According to the study by FaceTime Communications, incident frequency appears to be accelerating with almost 800 incidents recorded in the fourth quarter of 2005, compared with 59 in the first quarter of 2005. Additionally, the findings warned that hackers are turning to increasingly sophisticated techniques, including threats targeting multiple networks, IRC controlled botnets and IM-borne rootkits as some of the more alarming trends of 2005.

The data for the report, titled IMPact Report: Summary Analysis of IM & P2P Threats in 2005, was derived from the Greynets Research Database, which is maintained by FaceTime Security Labs, the threat research arm of FaceTime Communications.

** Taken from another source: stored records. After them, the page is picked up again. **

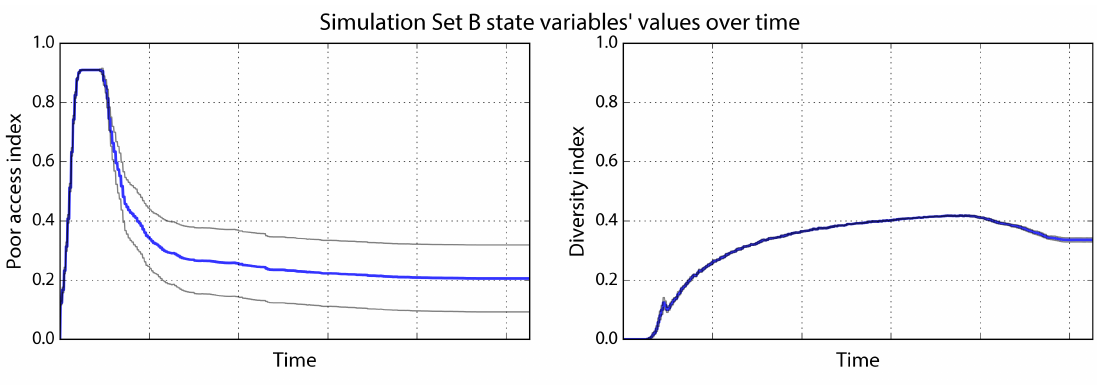
Figure 4. Set B’s state variables from initialization through the end of the simulation, with mean value (blue) and 95% confidence interval (gray) across 50 runs.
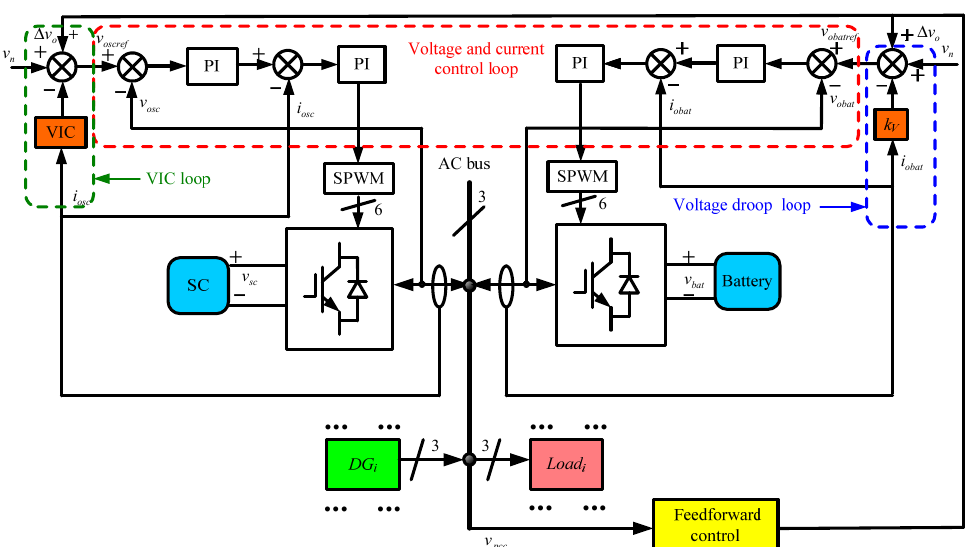
Figure 6. General control diagram of HESS converters with VIC and voltage droop control strategy.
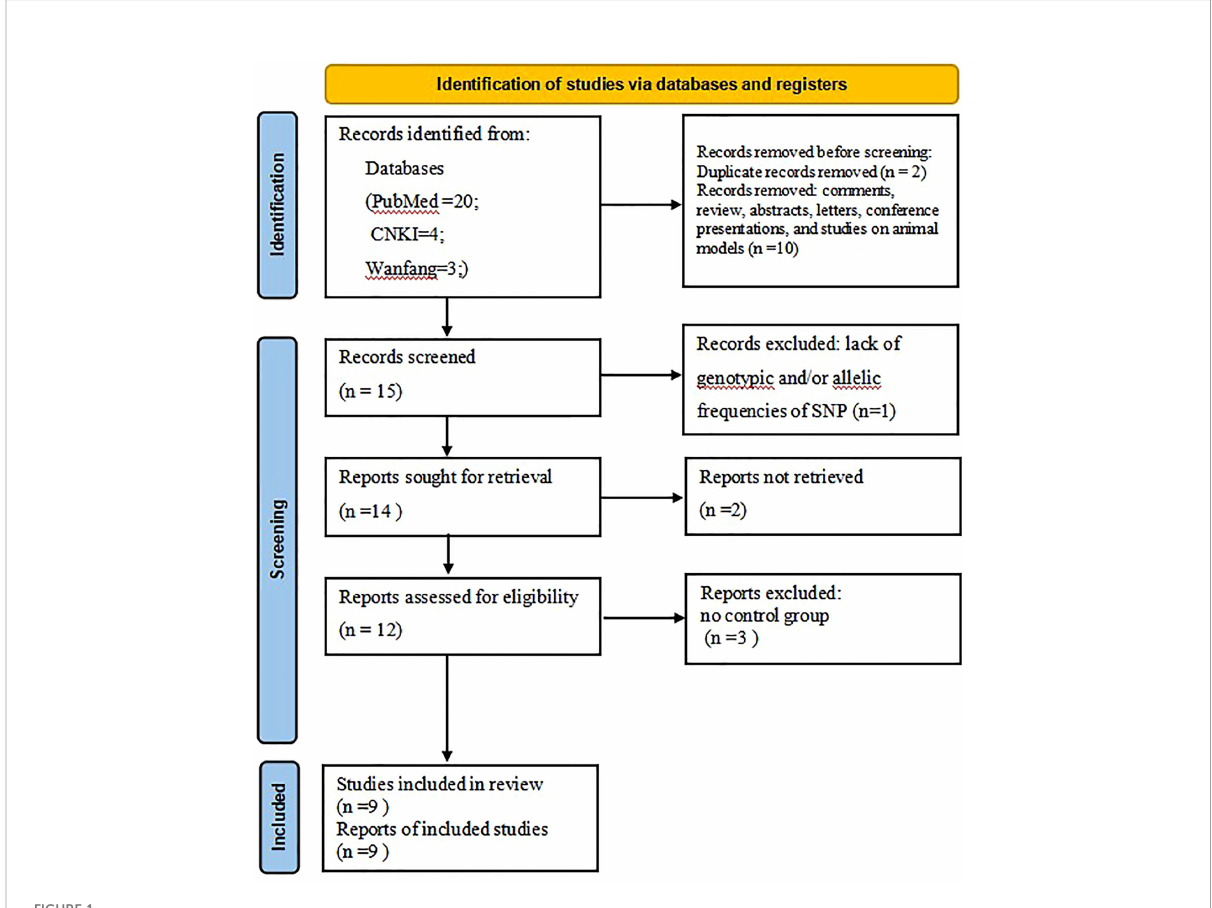
FIGURE 1 The Flow chart showing the study selection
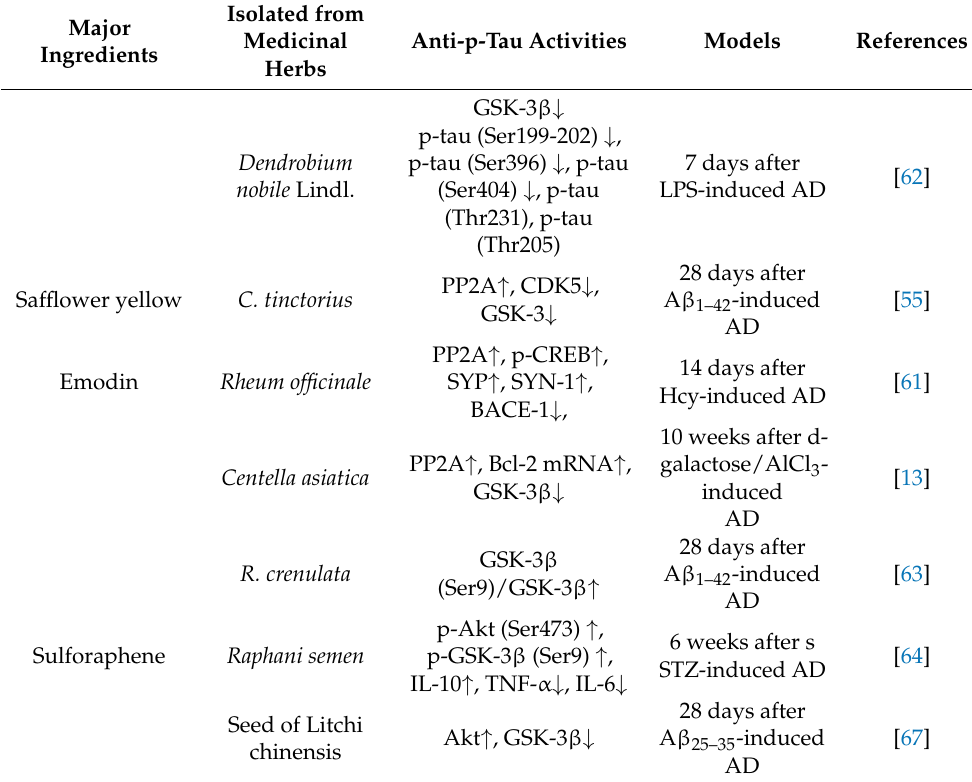
Table 3. MHDIs that downregulate tau hyperphosphorylation in AD animal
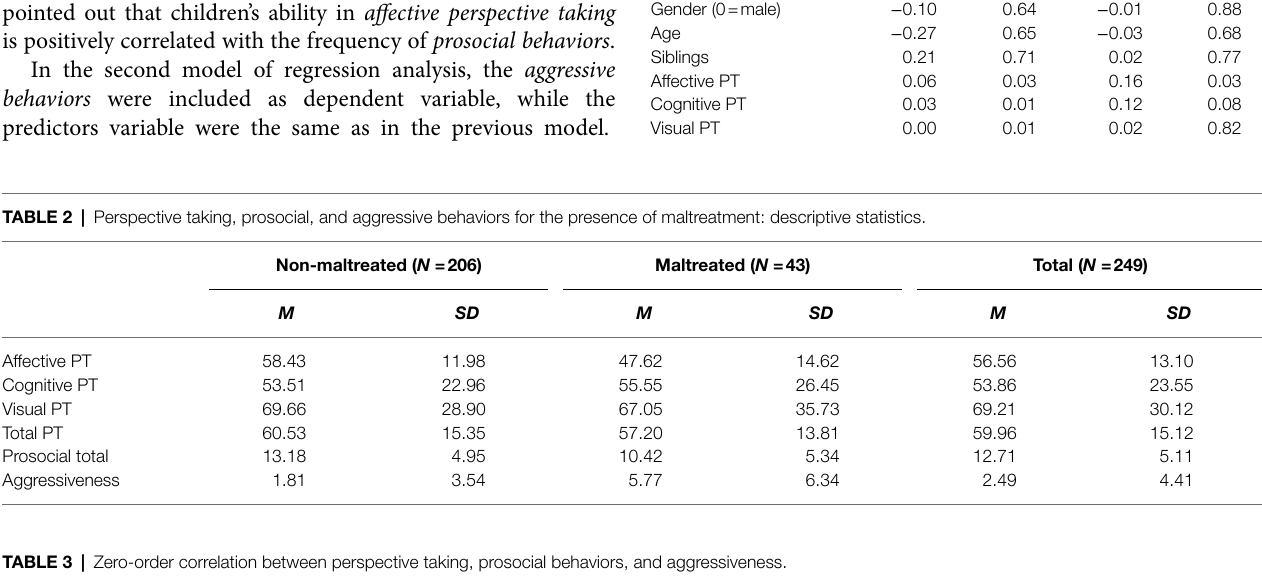
TABLE 3 | Zero-order correlation between perspective taking, prosocial behaviors, and aggressiveness. S. No. 1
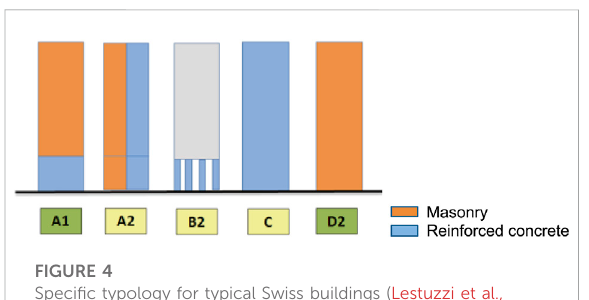
FIGURE 4 Speci fi c typology for typical Swiss buildings (Lestuzzi et al., 2017)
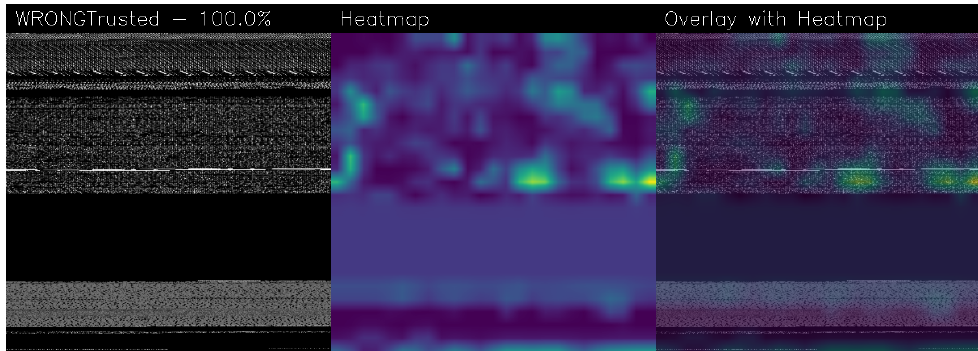
Figure 11. The wrong classification of sample Dowgin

The research indicated that quarter-on-quarter increase in security incidents occurred at a 90-percent compound annual growth rate. MSN experienced the largest number of incidents in both 2004 and 2005. For 2005, 57 percent of IM incidents targeted MSN, 37 percent targeted AOL and 6 percent targeted Yahoo!. Year-on-year growth rates were largest on the AOL network with a 1,300-percent increase of security incidents.

In addition, 2005 was found to have been characterized by a "dramatic change" in hacker attacks across multiple networks, where in 2004, security incidents primarily spread via one network only. According to FaceTime, individual viruses or security breaches are 19 times more likely to use two or more public networks in the fourth quarter of 2005 compared with the first quarter of 2005.

"It is important for end users and IT managers to understand the business risks associated with the unprecedented growth of IM and P2P threats," said Michael Osterman, founder of Osterman Research. "IM and P2P threats have reached critical levels, but it is the sophistication of these attacks that is even more alarming," added Kailash Ambwani, president and chief executive officer of FaceTime Communications. "As we move into a new year and anticipate greynet security incidents to increase in number and sophistication."